TASK BRIEF: Can you turn the text read from each picture in the listing below into one numbered list, one line per item, with blank lines dropped and the pictures themselves left out?

[MATERIAL FOR THIS TASK — start]

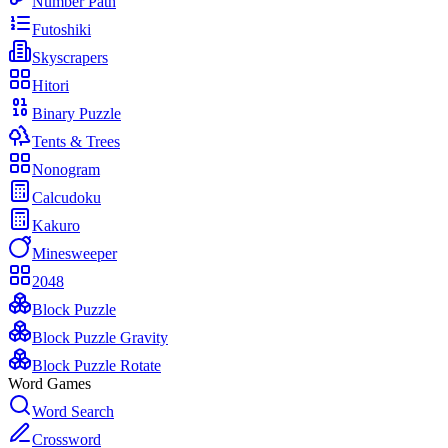
Number Path
Futoshiki
Skyscrapers
Hitori
Binary Puzzle
Tents & Trees
Nonogram
Calcudoku
Kakuro
Minesweeper
2048
Block Puzzle
Block Puzzle Gravity
Block Puzzle Rotate
Word Games
Word Search
Crossword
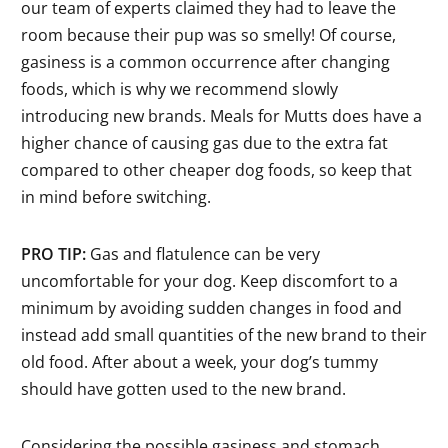
our team of experts claimed they had to leave the
room because their pup was so smelly! Of course,
gasiness is a common occurrence after changing
foods, which is why we recommend slowly
introducing new brands. Meals for Mutts does have a
higher chance of causing gas due to the extra fat
compared to other cheaper dog foods, so keep that
in mind before switching.
PRO TIP:
Gas and flatulence can be very
uncomfortable for your dog. Keep discomfort to a
minimum by avoiding sudden changes in food and
instead add small quantities of the new brand to their
old food. After about a week, your dog’s tummy
should have gotten used to the new brand.
Considering the possible gasiness and stomach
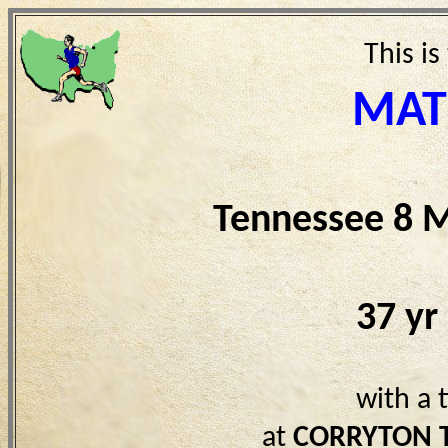
This is
MAT
Tennessee 8 M
37 yr
with a 
at
CORRYTON 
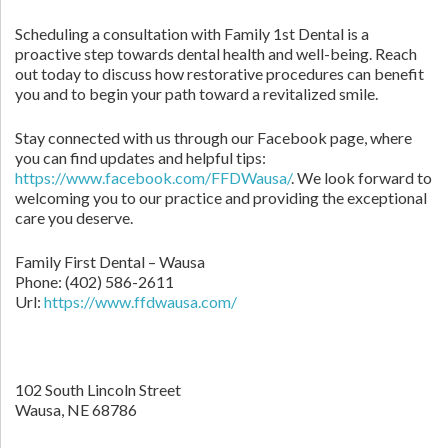
Scheduling a consultation with Family 1st Dental is a
proactive step towards dental health and well-being. Reach
out today to discuss how restorative procedures can benefit
you and to begin your path toward a revitalized smile.
Stay connected with us through our Facebook page, where
you can find updates and helpful tips:
https://www.facebook.com/FFDWausa/
. We look forward to
welcoming you to our practice and providing the exceptional
care you deserve.
Family First Dental – Wausa
Phone:
(402) 586-2611
Url:
https://www.ffdwausa.com/
102 South Lincoln Street
Wausa,
NE
68786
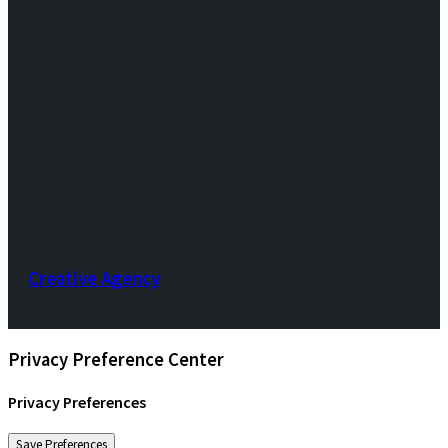
Creative Agency
Privacy Preference Center
Privacy Preferences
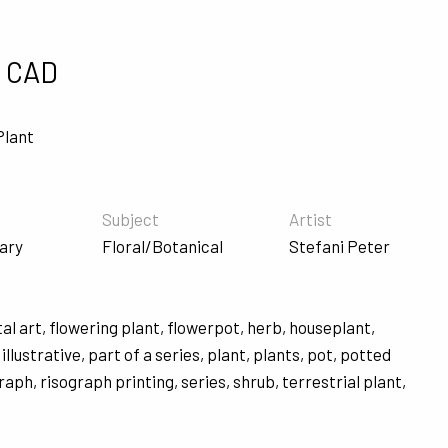
"
0 CAD
Plant
Subject
Artist
ary
Floral/Botanical
Stefani Peter
tal art
,
flowering plant
,
flowerpot
,
herb
,
houseplant
,
,
illustrative
,
part of a series
,
plant
,
plants
,
pot
,
potted
graph
,
risograph printing
,
series
,
shrub
,
terrestrial plant
,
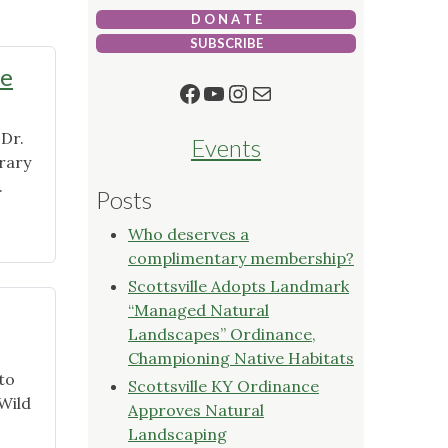
D O N A T E
SUBSCRIBE
me
Facebook
YouTube
Instagram
Mail
 Dr.
Events
rary
.
Posts
Who deserves a
complimentary membership?
Scottsville Adopts Landmark
“Managed Natural
Landscapes” Ordinance,
Championing Native Habitats
to
Scottsville KY Ordinance
 Wild
Approves Natural
Landscaping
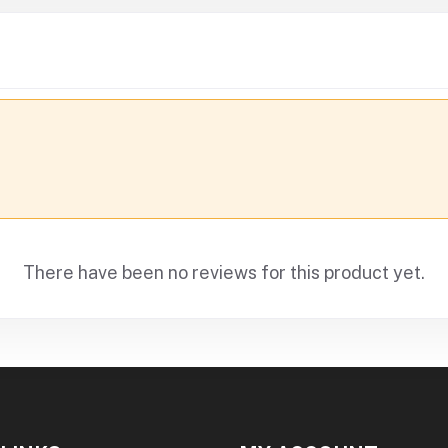
There have been no reviews for this product yet.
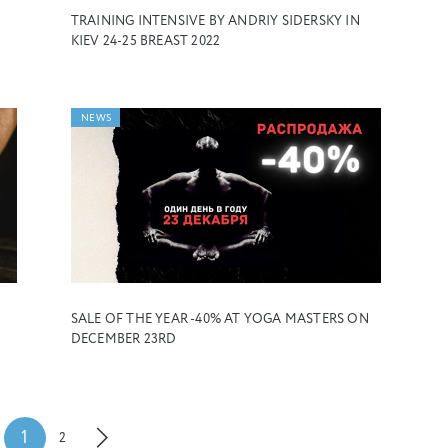
TRAINING INTENSIVE BY ANDRIY SIDERSKY IN
KIEV 24-25 BREAST 2022
NEWS
SALE OF THE YEAR -40% AT YOGA MASTERS ON
DECEMBER 23RD
1
2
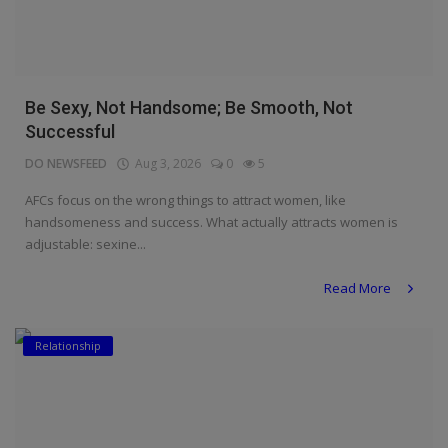
Be Sexy, Not Handsome; Be Smooth, Not
Successful
DO NEWSFEED
Aug 3, 2026
0
5
AFCs focus on the wrong things to attract women, like
handsomeness and success. What actually attracts women is
adjustable: sexine...
Read More
Relationship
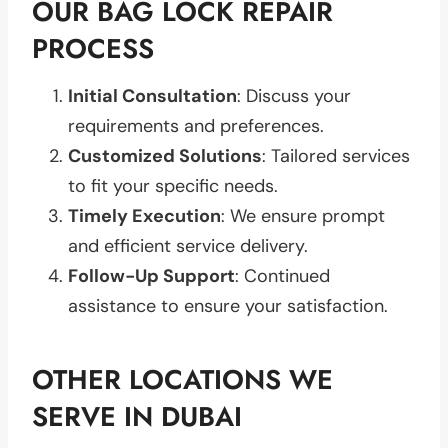
OUR BAG LOCK REPAIR
PROCESS
Initial Consultation
: Discuss your
requirements and preferences.
Customized Solutions
: Tailored services
to fit your specific needs.
Timely Execution
: We ensure prompt
and efficient service delivery.
Follow-Up Support
: Continued
assistance to ensure your satisfaction.
OTHER LOCATIONS WE
SERVE IN DUBAI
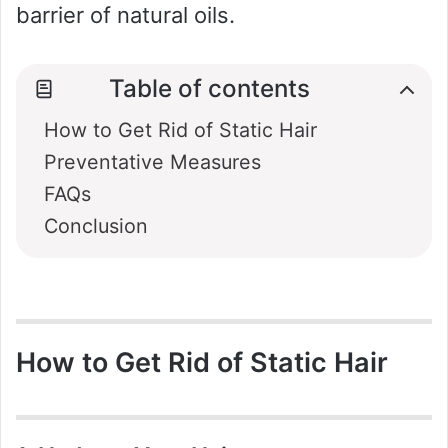
barrier of natural oils.
Table of contents
How to Get Rid of Static Hair
Preventative Measures
FAQs
Conclusion
How to Get Rid of Static Hair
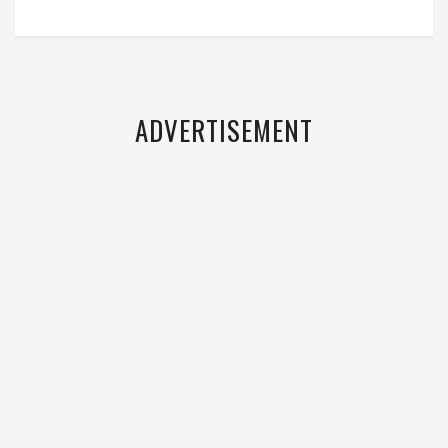
ADVERTISEMENT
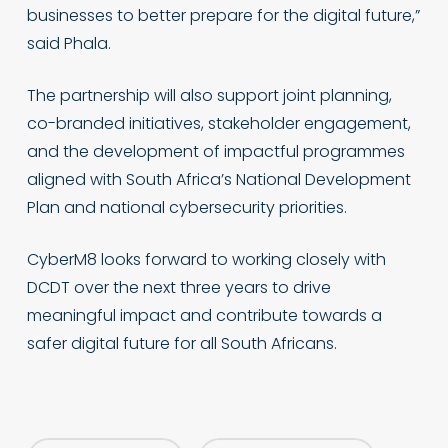
businesses to better prepare for the digital future,”
said Phala.
The partnership will also support joint planning,
co-branded initiatives, stakeholder engagement,
and the development of impactful programmes
aligned with South Africa’s National Development
Plan and national cybersecurity priorities.
CyberM8 looks forward to working closely with
DCDT over the next three years to drive
meaningful impact and contribute towards a
safer digital future for all South Africans.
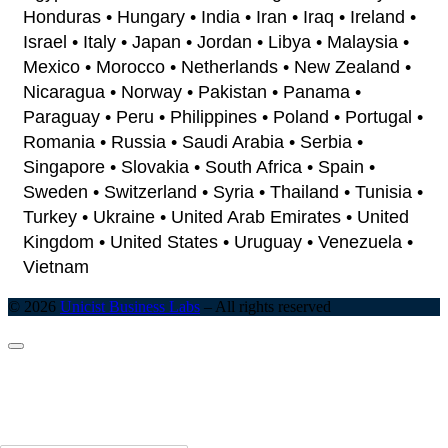
Honduras • Hungary • India • Iran • Iraq • Ireland •
Israel • Italy • Japan • Jordan • Libya • Malaysia •
Mexico • Morocco • Netherlands • New Zealand •
Nicaragua • Norway • Pakistan • Panama •
Paraguay • Peru • Philippines • Poland • Portugal •
Romania • Russia • Saudi Arabia • Serbia •
Singapore • Slovakia • South Africa • Spain •
Sweden • Switzerland • Syria • Thailand • Tunisia •
Turkey • Ukraine • United Arab Emirates • United
Kingdom • United States • Uruguay • Venezuela •
Vietnam
© 2026
Unicist Business Labs
–
All rights reserved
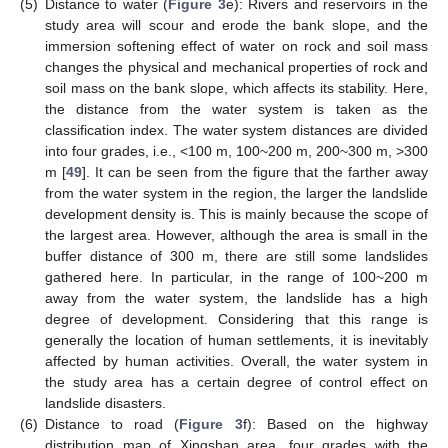
(5)
Distance to water (
Figure 3
e): Rivers and reservoirs in the
study area will scour and erode the bank slope, and the
immersion softening effect of water on rock and soil mass
changes the physical and mechanical properties of rock and
soil mass on the bank slope, which affects its stability. Here,
the distance from the water system is taken as the
classification index. The water system distances are divided
into four grades, i.e., <100 m, 100~200 m, 200~300 m, >300
m [
49
]. It can be seen from the figure that the farther away
from the water system in the region, the larger the landslide
development density is. This is mainly because the scope of
the largest area. However, although the area is small in the
buffer distance of 300 m, there are still some landslides
gathered here. In particular, in the range of 100~200 m
away from the water system, the landslide has a high
degree of development. Considering that this range is
generally the location of human settlements, it is inevitably
affected by human activities. Overall, the water system in
the study area has a certain degree of control effect on
landslide disasters.
(6)
Distance to road (
Figure 3
f): Based on the highway
distribution map of Xingshan area, four grades with the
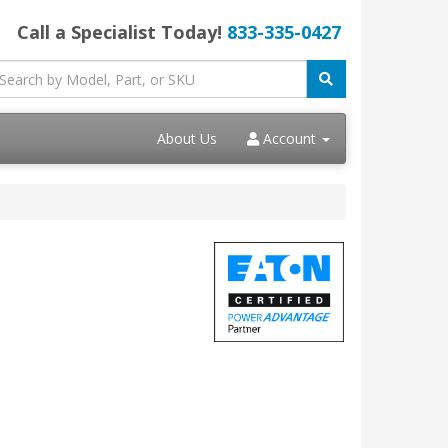
Call a Specialist Today!
833-335-0427
About Us
Account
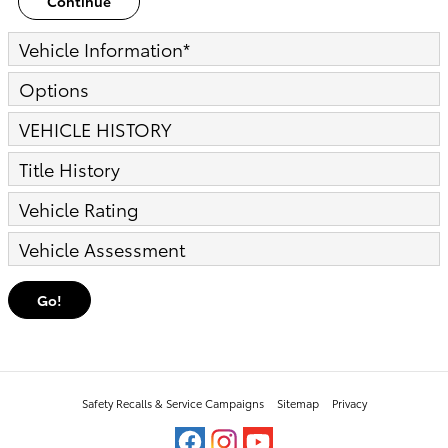
Continue
Vehicle Information
*
Options
VEHICLE HISTORY
Title History
Vehicle Rating
Vehicle Assessment
Go!
Safety Recalls & Service Campaigns
Sitemap
Privacy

[MATERIAL FOR THIS TASK — finish]

TASK OUTPUT:
1. Number Path
2. Futoshiki
3. Skyscrapers
4. Hitori
5. Binary Puzzle
6. Tents & Trees
7. Nonogram
8. Calcudoku
9. Kakuro
10. Minesweeper
11. 2048
12. Block Puzzle
13. Block Puzzle Gravity
14. Block Puzzle Rotate
15. Word Games
16. Word Search
17. Crossword
18. our team of experts claimed they had to leave the
19. room because their pup was so smelly! Of course,
20. gasiness is a common occurrence after changing
21. foods, which is why we recommend slowly
22. introducing new brands. Meals for Mutts does have a
23. higher chance of causing gas due to the extra fat
24. compared to other cheaper dog foods, so keep that
25. in mind before switching.
26. PRO TIP:
27. Gas and flatulence can be very
28. uncomfortable for your dog. Keep discomfort to a
29. minimum by avoiding sudden changes in food and
30. instead add small quantities of the new brand to their
31. old food. After about a week, your dog’s tummy
32. should have gotten used to the new brand.
33. Considering the possible gasiness and stomach
34. This is
35. MAT
36. Tennessee 8 M
37. 37 yr
38. with a 
39. at
40. CORRYTON 
41. Scheduling a consultation with Family 1st Dental is a
42. proactive step towards dental health and well-being. Reach
43. out today to discuss how restorative procedures can benefit
44. you and to begin your path toward a revitalized smile.
45. Stay connected with us through our Facebook page, where
46. you can find updates and helpful tips:
47. https://www.facebook.com/FFDWausa/
48. . We look forward to
49. welcoming you to our practice and providing the exceptional
50. care you deserve.
51. Family First Dental – Wausa
52. Phone:
53. (402) 586-2611
54. Url:
55. https://www.ffdwausa.com/
56. 102 South Lincoln Street
57. Wausa,
58. NE
59. 68786
60. Creative Agency
61. Privacy Preference Center
62. Privacy Preferences
63. "
64. 0 CAD
65. Plant
66. Subject
67. Artist
68. ary
69. Floral/Botanical
70. Stefani Peter
71. tal art
72. ,
73. flowering plant
74. ,
75. flowerpot
76. ,
77. herb
78. ,
79. houseplant
80. ,
81. ,
82. illustrative
83. ,
84. part of a series
85. ,
86. plant
87. ,
88. plants
89. ,
90. pot
91. ,
92. potted
93. graph
94. ,
95. risograph printing
96. ,
97. series
98. ,
99. shrub
100. ,
101. terrestrial plant
102. ,
103. D O N A T E
104. SUBSCRIBE
105. me
106. Facebook
107. YouTube
108. Instagram
109. Mail
110.  Dr.
111. Events
112. rary
113. .
114. Posts
115. Who deserves a
116. complimentary membership?
117. Scottsville Adopts Landmark
118. “Managed Natural
119. Landscapes” Ordinance,
120. Championing Native Habitats
121. to
122. Scottsville KY Ordinance
123.  Wild
124. Approves Natural
125. Landscaping
126. There have been no reviews for this product yet.
127. TRAINING INTENSIVE BY ANDRIY SIDERSKY IN
128. KIEV 24-25 BREAST 2022
129. NEWS
130. SALE OF THE YEAR -40% AT YOGA MASTERS ON
131. DECEMBER 23RD
132. 1
133. 2
134. Be Sexy, Not Handsome; Be Smooth, Not
135. Successful
136. DO NEWSFEED
137. Aug 3, 2026
138. 0
139. 5
140. AFCs focus on the wrong things to attract women, like
141. handsomeness and success. What actually attracts women is
142. adjustable: sexine...
143. Read More
144. Relationship
145. OUR BAG LOCK REPAIR
146. PROCESS
147. Initial Consultation
148. : Discuss your
149. requirements and preferences.
150. Customized Solutions
151. : Tailored services
152. to fit your specific needs.
153. Timely Execution
154. : We ensure prompt
155. and efficient service delivery.
156. Follow-Up Support
157. : Continued
158. assistance to ensure your satisfaction.
159. OTHER LOCATIONS WE
160. SERVE IN DUBAI
161. barrier of natural oils.
162. Table of contents
163. How to Get Rid of Static Hair
164. Preventative Measures
165. FAQs
166. Conclusion
167. How to Get Rid of Static Hair
168. ADVERTISEMENT
169. businesses to better prepare for the digital future,”
170. said Phala.
171. The partnership will also support joint planning,
172. co-branded initiatives, stakeholder engagement,
173. and the development of impactful programmes
174. aligned with South Africa’s National Development
175. Plan and national cybersecurity priorities.
176. CyberM8 looks forward to working closely with
177. DCDT over the next three years to drive
178. meaningful impact and contribute towards a
179. safer digital future for all South Africans.
180. Honduras • Hungary • India • Iran • Iraq • Ireland •
181. Israel • Italy • Japan • Jordan • Libya • Malaysia •
182. Mexico • Morocco • Netherlands • New Zealand •
183. Nicaragua • Norway • Pakistan • Panama •
184. Paraguay • Peru • Philippines • Poland • Portugal •
185. Romania • Russia • Saudi Arabia • Serbia •
186. Singapore • Slovakia • South Africa • Spain •
187. Sweden • Switzerland • Syria • Thailand • Tunisia •
188. Turkey • Ukraine • United Arab Emirates • United
189. Kingdom • United States • Uruguay • Venezuela •
190. Vietnam
191. © 2026
192. Unicist Business Labs
193. –
194. All rights reserved
195. (5)
196. Distance to water (
197. Figure 3
198. e): Rivers and reservoirs in the
199. study area will scour and erode the bank slope, and the
200. immersion softening effect of water on rock and soil mass
201. changes the physical and mechanical properties of rock and
202. soil mass on the bank slope, which affects its stability. Here,
203. the distance from the water system is taken as the
204. classification index. The water system distances are divided
205. into four grades, i.e., <100 m, 100~200 m, 200~300 m, >300
206. m [
207. 49
208. ]. It can be seen from the figure that the farther away
209. from the water system in the region, the larger the landslide
210. development density is. This is mainly because the scope of
211. the largest area. However, although the area is small in the
212. buffer distance of 300 m, there are still some landslides
213. gathered here. In particular, in the range of 100~200 m
214. away from the water system, the landslide has a high
215. degree of development. Considering that this range is
216. generally the location of human settlements, it is inevitably
217. affected by human activities. Overall, the water system in
218. the study area has a certain degree of control effect on
219. landslide disasters.
220. (6)
221. Distance to road (
222. Figure 3
223. f): Based on the highway
224. distribution map of Xingshan area, four grades with the
225. Call a Specialist Today!
226. 833-335-0427
227. About Us
228. Account
229. Continue
230. Vehicle Information
231. *
232. Options
233. VEHICLE HISTORY
234. Title History
235. Vehicle Rating
236. Vehicle Assessment
237. Go!
238. Safety Recalls & Service Campaigns
239. Sitemap
240. Privacy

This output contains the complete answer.